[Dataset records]
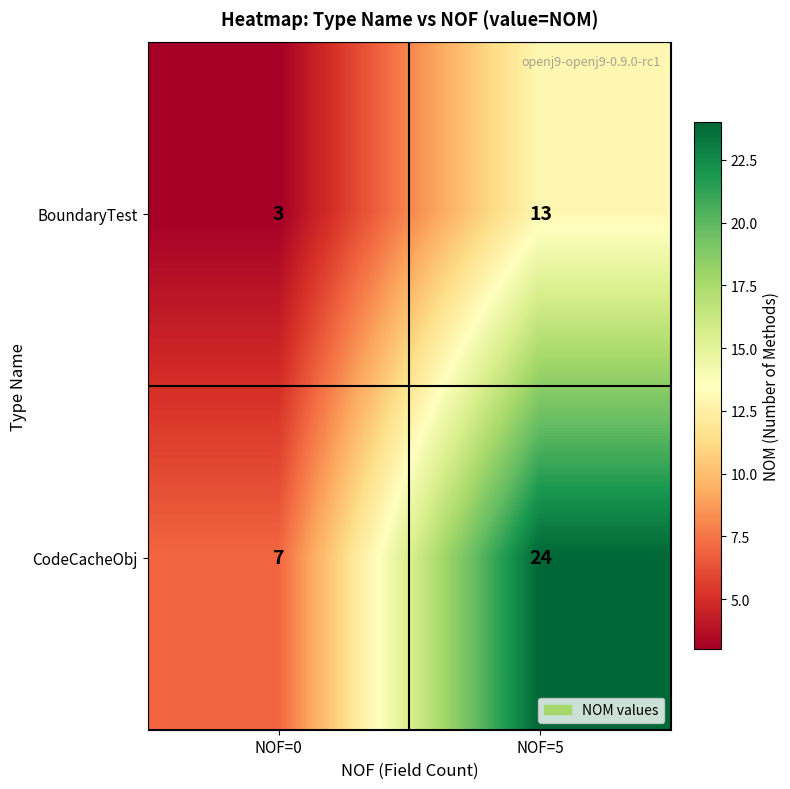

Which label corresponds to the largest value in the chart?

NOF=5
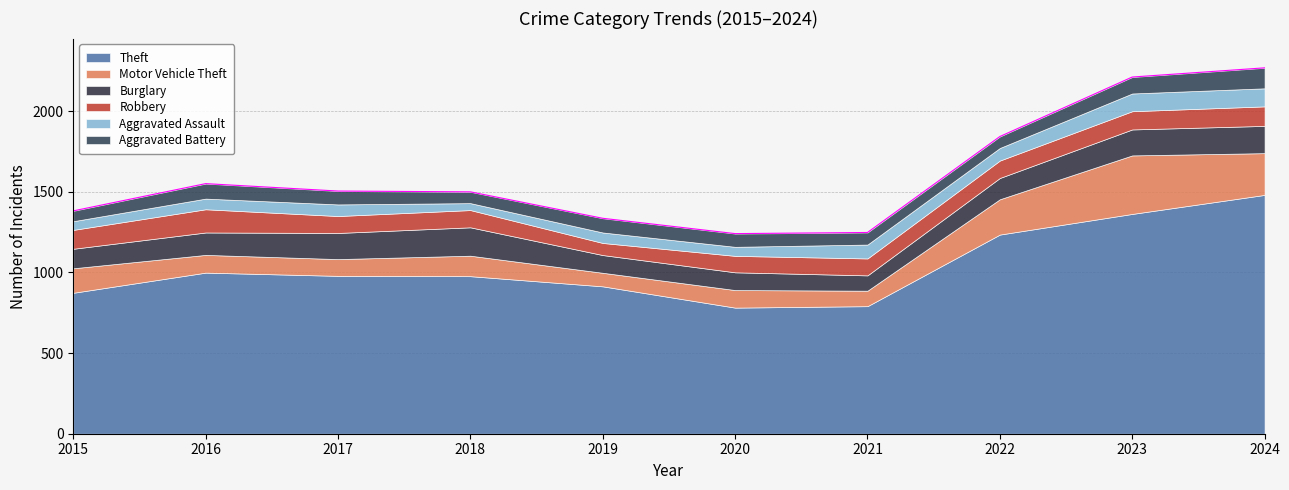

True or false: Burglary and Theft cross at least once.

False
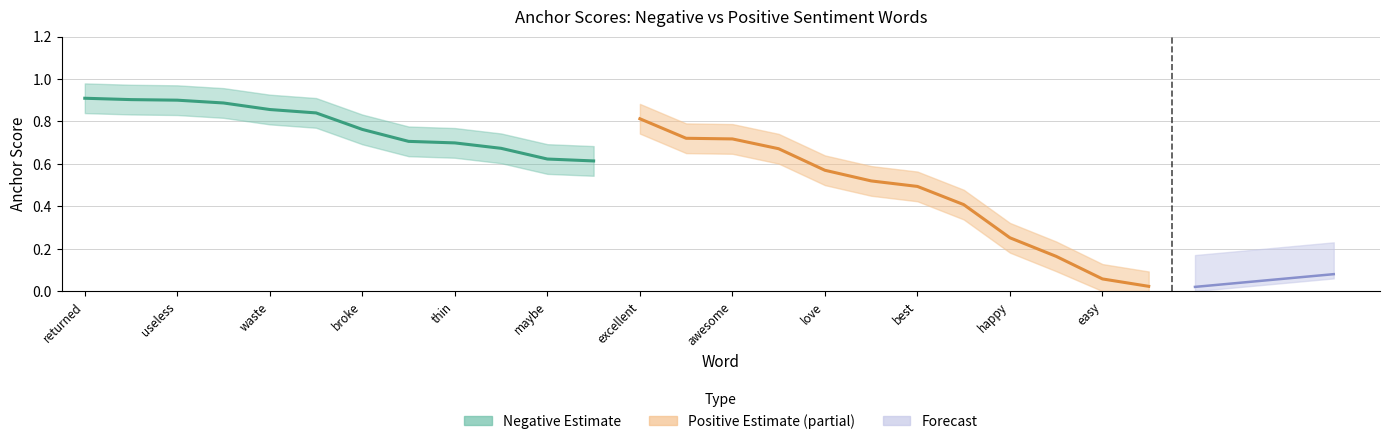

True or false: Negative anchor score and Positive anchor score intersect in this chart.

False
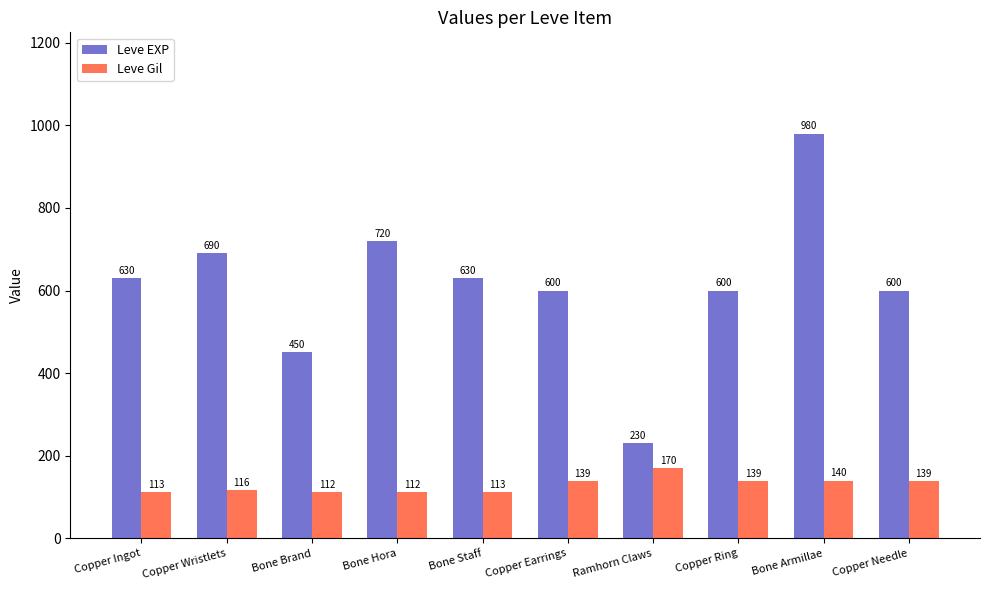

Which series changed the most between Bone Brand and Copper Ring?

Leve EXP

EXERCISE DESCRIPTION:
Convert the lines of the records into a JSON list of strings, one string per line, skipping blank lines and omitting the picture placeholders.

EXERCISE SOLUTION:
[
  "Which label corresponds to the largest value in the chart?",
  "NOF=5",
  "True or false: Burglary and Theft cross at least once.",
  "False",
  "True or false: Negative anchor score and Positive anchor score intersect in this chart.",
  "False",
  "Which series changed the most between Bone Brand and Copper Ring?",
  "Leve EXP"
]